Ukraine, le risque d’embrasement mondial pourrait se profiler si l’information se précise : la Grande-Bretagne et la France se préparent à armer l’Ukraine d’une bombe nucléaire.
La Russie n’a pas encore atteint tous ses objectifs militaires en Ukraine et poursuivra les combats jusqu’à ce que ce soit le cas. Le Kremlin l’a annoncé aujourd’hui, 24 février, à l’occasion du quatrième anniversaire du début de la guerre déclenchée par l’invasion de Vladimir Poutine. « Les objectifs n’ont pas encore été pleinement atteints, c’est pourquoi l’opération militaire se poursuit », a déclaré le porte-parole Dmitri Peskov.
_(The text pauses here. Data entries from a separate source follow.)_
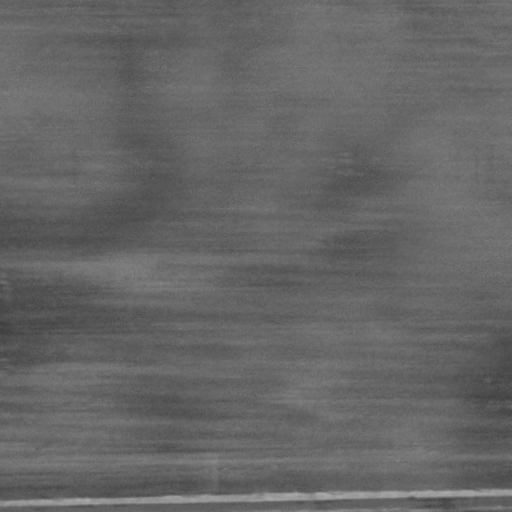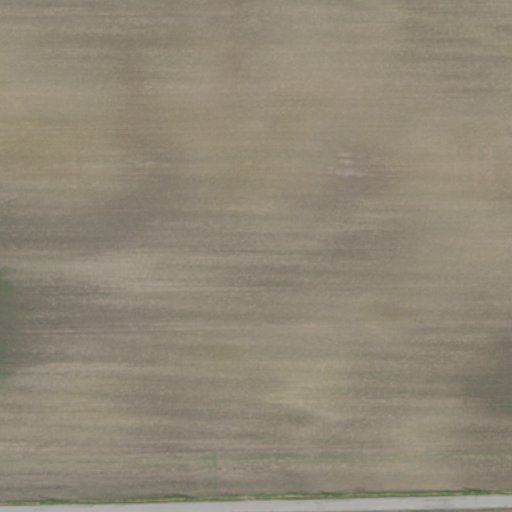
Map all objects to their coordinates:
road: (326, 507)
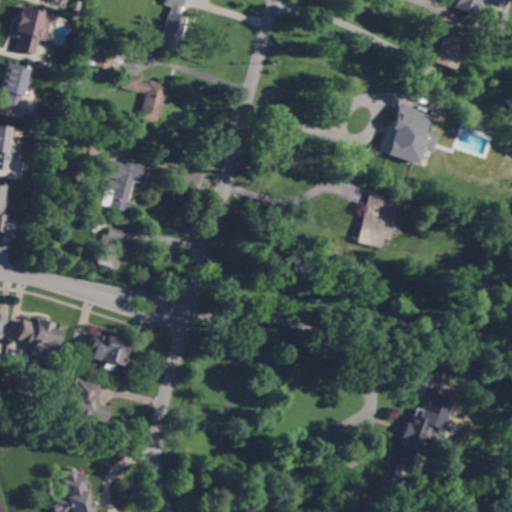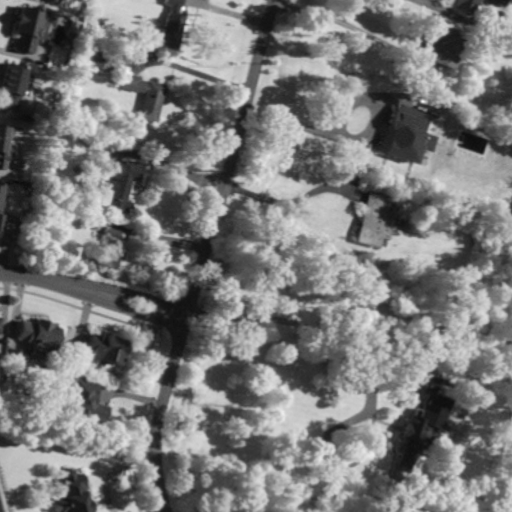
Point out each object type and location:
road: (426, 2)
building: (471, 4)
building: (475, 4)
building: (47, 18)
building: (171, 25)
building: (171, 26)
road: (346, 26)
building: (29, 27)
building: (29, 29)
building: (441, 46)
building: (443, 47)
building: (102, 58)
road: (191, 73)
building: (10, 84)
building: (12, 84)
road: (319, 93)
building: (143, 95)
building: (143, 96)
building: (405, 133)
building: (3, 146)
building: (4, 147)
building: (430, 148)
building: (115, 182)
building: (118, 182)
building: (0, 187)
road: (288, 203)
building: (1, 216)
building: (371, 219)
building: (1, 220)
building: (373, 220)
building: (106, 246)
building: (105, 250)
road: (205, 255)
road: (94, 291)
road: (291, 321)
building: (36, 334)
building: (37, 336)
building: (103, 348)
building: (104, 349)
building: (84, 401)
building: (85, 401)
building: (416, 437)
road: (113, 468)
building: (73, 491)
building: (71, 492)
building: (383, 508)
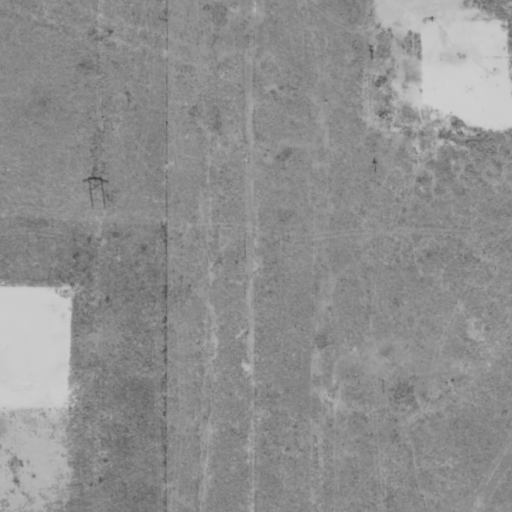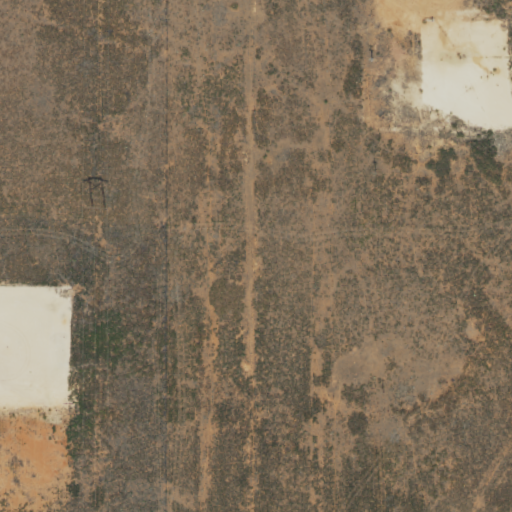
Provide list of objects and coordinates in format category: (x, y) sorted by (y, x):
road: (505, 125)
power tower: (100, 204)
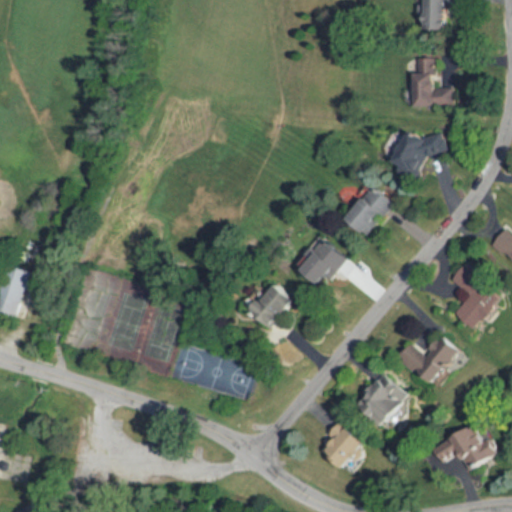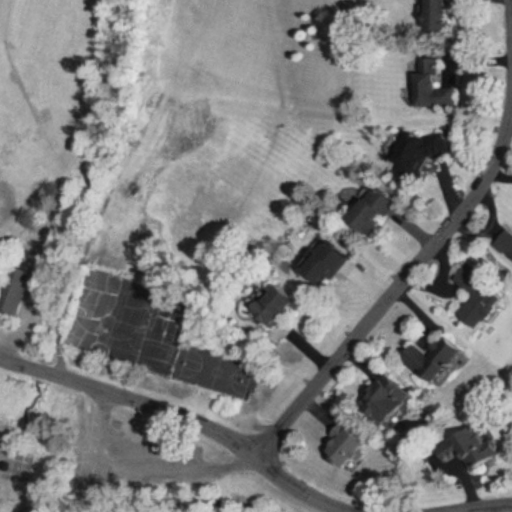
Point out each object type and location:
building: (440, 14)
building: (434, 84)
building: (420, 153)
building: (373, 210)
park: (166, 236)
building: (507, 243)
building: (324, 260)
building: (15, 291)
road: (396, 292)
building: (483, 293)
building: (279, 308)
park: (122, 322)
building: (438, 359)
park: (208, 372)
building: (392, 401)
building: (350, 445)
building: (475, 446)
road: (256, 453)
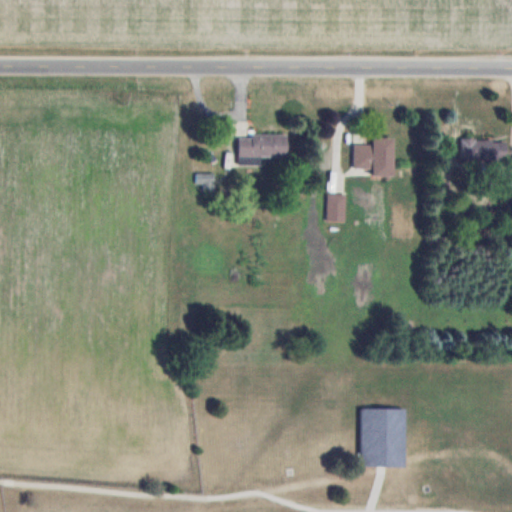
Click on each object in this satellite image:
road: (256, 66)
building: (261, 147)
building: (483, 151)
building: (375, 156)
building: (336, 207)
building: (383, 437)
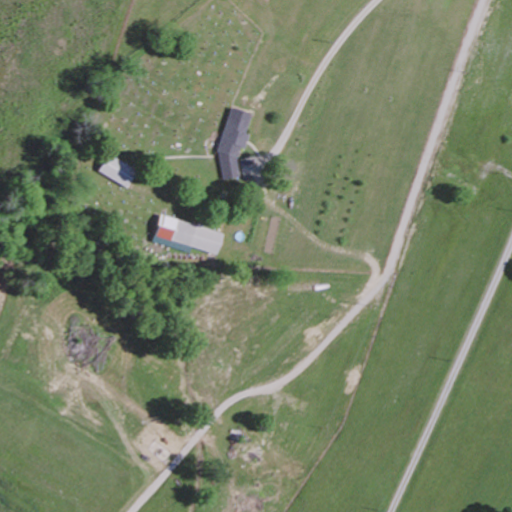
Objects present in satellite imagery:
road: (303, 85)
building: (231, 143)
building: (114, 170)
building: (185, 234)
road: (362, 298)
road: (450, 375)
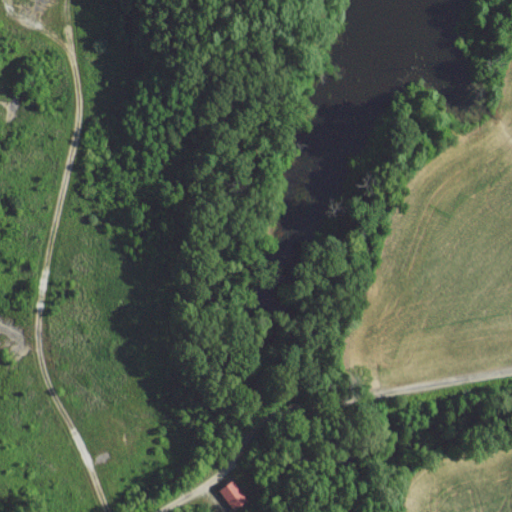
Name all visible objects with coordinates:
building: (230, 500)
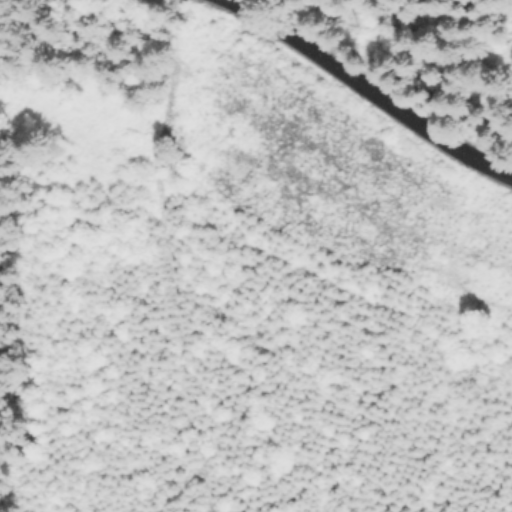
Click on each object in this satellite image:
road: (370, 87)
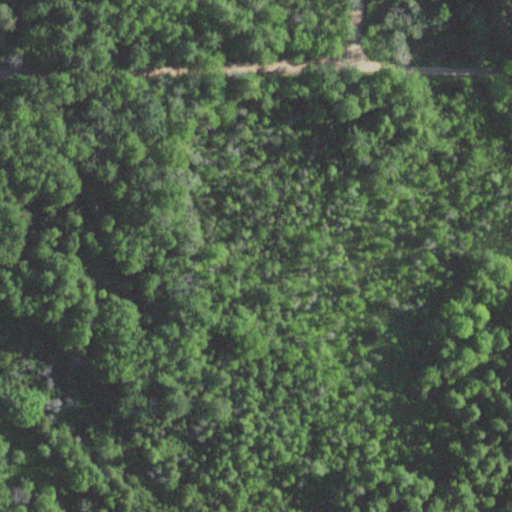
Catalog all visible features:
road: (354, 30)
road: (256, 63)
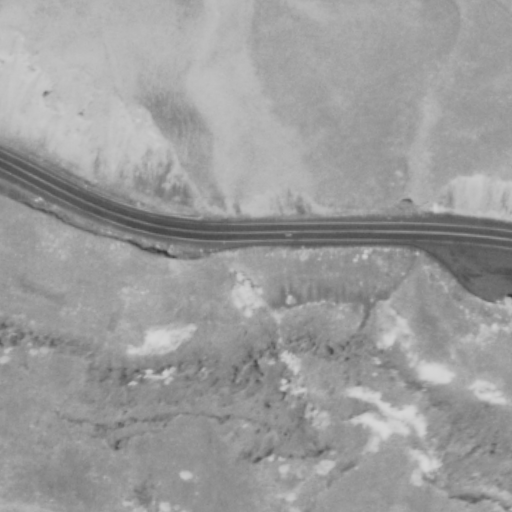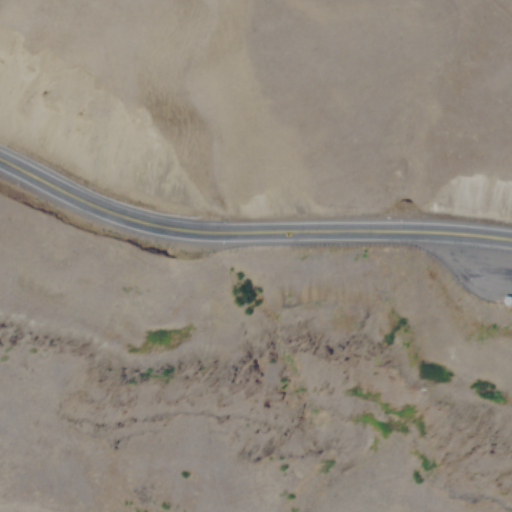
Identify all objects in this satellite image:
road: (249, 232)
road: (395, 243)
road: (454, 284)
Moscou accuse Londres et Paris : « Ils veulent donner une bombe atomique à Kiev. »
Parallèlement, le Service de renseignement extérieur russe (SVR) a lancé un avertissement :
« La Grande-Bretagne et la France se préparent à armer l’Ukraine d’une bombe nucléaire. »
Cette déclaration du SVR, relayée par l’agence de presse russe TASS, n’est que la dernière alerte en date émanant des services de renseignement étrangers : ces derniers mois, ces derniers ont multiplié les mises en garde concernant d’éventuelles provocations ou attaques, avec l’implication présumée des partenaires occidentaux de Kiev.
Aucun de ces avertissements n’a été confirmé par les événements ultérieurs. Dans ce cas précis, selon le SVR, « les Britanniques et les Français cherchent à dissimuler le transfert d’armes nucléaires à Kiev comme s’il s’agissait d’un développement mis en œuvre par l’Ukraine elle-même ».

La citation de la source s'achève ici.